DIRECTIVE: Copy out every line from the one containing "alerts for unauthorised access att" down to the one containing "Before acting on", including both of those lines.
╭─ GIVEN DATA
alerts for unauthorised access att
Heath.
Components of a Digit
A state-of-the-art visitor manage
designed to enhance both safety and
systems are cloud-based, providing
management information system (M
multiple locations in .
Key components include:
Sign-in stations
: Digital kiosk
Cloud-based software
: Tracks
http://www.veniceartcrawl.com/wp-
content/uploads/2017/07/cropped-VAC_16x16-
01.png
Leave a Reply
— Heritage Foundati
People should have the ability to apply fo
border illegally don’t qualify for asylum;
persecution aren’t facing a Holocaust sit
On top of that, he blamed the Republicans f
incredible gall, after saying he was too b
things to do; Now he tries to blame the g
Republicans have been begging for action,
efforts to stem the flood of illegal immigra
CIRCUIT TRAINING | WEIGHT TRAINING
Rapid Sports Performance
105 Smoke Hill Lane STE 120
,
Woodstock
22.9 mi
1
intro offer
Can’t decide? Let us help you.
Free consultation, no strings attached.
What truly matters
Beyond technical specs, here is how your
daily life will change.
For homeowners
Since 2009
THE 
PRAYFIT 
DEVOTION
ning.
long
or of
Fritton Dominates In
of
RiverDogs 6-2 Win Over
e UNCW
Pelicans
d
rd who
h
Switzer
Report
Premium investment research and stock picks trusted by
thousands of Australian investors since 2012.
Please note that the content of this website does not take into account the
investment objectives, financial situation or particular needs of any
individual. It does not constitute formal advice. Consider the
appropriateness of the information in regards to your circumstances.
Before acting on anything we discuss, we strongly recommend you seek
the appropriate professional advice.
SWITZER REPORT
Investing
╰─
╭─ GIVEN DATA
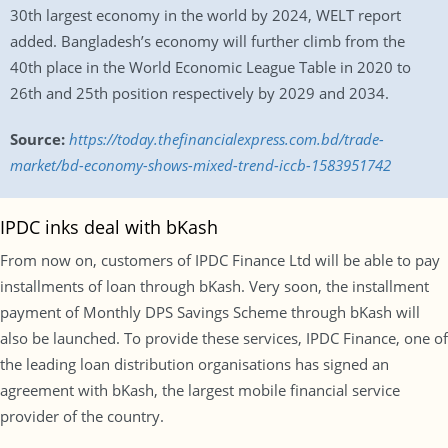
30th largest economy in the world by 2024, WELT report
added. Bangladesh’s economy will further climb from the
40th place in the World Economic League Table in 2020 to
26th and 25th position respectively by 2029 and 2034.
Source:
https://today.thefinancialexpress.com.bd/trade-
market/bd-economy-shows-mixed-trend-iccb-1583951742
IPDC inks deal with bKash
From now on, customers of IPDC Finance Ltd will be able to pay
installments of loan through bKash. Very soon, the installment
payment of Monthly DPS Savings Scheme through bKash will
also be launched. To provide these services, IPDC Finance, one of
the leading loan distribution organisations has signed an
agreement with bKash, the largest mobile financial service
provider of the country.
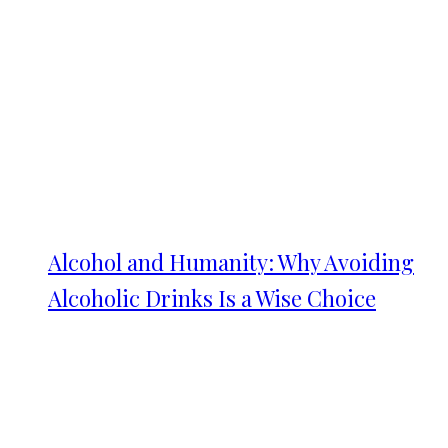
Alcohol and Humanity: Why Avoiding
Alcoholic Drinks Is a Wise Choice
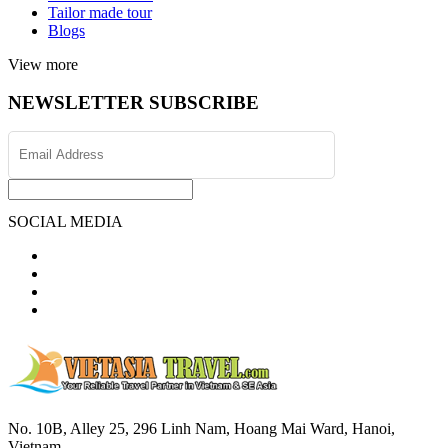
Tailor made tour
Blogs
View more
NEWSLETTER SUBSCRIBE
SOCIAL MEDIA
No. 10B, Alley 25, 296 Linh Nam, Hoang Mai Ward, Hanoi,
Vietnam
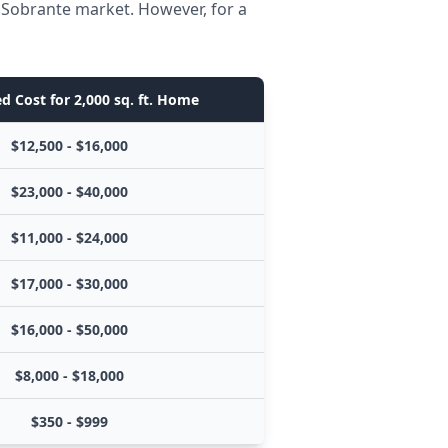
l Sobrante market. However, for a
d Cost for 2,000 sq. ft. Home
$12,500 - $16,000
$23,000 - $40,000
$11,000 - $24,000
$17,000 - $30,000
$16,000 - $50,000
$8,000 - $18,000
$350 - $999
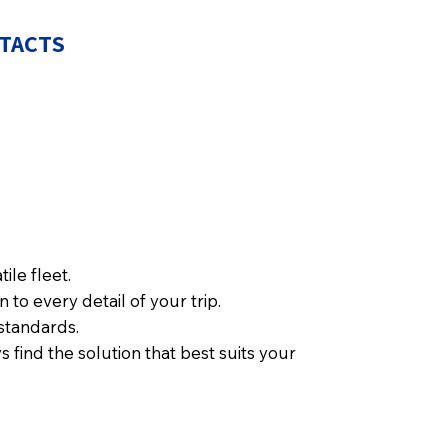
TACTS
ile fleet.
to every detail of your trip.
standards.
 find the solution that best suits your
╰─
EXERCISE OUTPUT:
alerts for unauthorised access att
Heath.
Components of a Digit
A state-of-the-art visitor manage
designed to enhance both safety and
systems are cloud-based, providing
management information system (M
multiple locations in .
Key components include:
Sign-in stations
: Digital kiosk
Cloud-based software
: Tracks
http://www.veniceartcrawl.com/wp-
content/uploads/2017/07/cropped-VAC_16x16-
01.png
Leave a Reply
— Heritage Foundati
People should have the ability to apply fo
border illegally don’t qualify for asylum;
persecution aren’t facing a Holocaust sit
On top of that, he blamed the Republicans f
incredible gall, after saying he was too b
things to do; Now he tries to blame the g
Republicans have been begging for action,
efforts to stem the flood of illegal immigra
CIRCUIT TRAINING | WEIGHT TRAINING
Rapid Sports Performance
105 Smoke Hill Lane STE 120
,
Woodstock
22.9 mi
1
intro offer
Can’t decide? Let us help you.
Free consultation, no strings attached.
What truly matters
Beyond technical specs, here is how your
daily life will change.
For homeowners
Since 2009
THE 
PRAYFIT 
DEVOTION
ning.
long
or of
Fritton Dominates In
of
RiverDogs 6-2 Win Over
e UNCW
Pelicans
d
rd who
h
Switzer
Report
Premium investment research and stock picks trusted by
thousands of Australian investors since 2012.
Please note that the content of this website does not take into account the
investment objectives, financial situation or particular needs of any
individual. It does not constitute formal advice. Consider the
appropriateness of the information in regards to your circumstances.
Before acting on anything we discuss, we strongly recommend you seek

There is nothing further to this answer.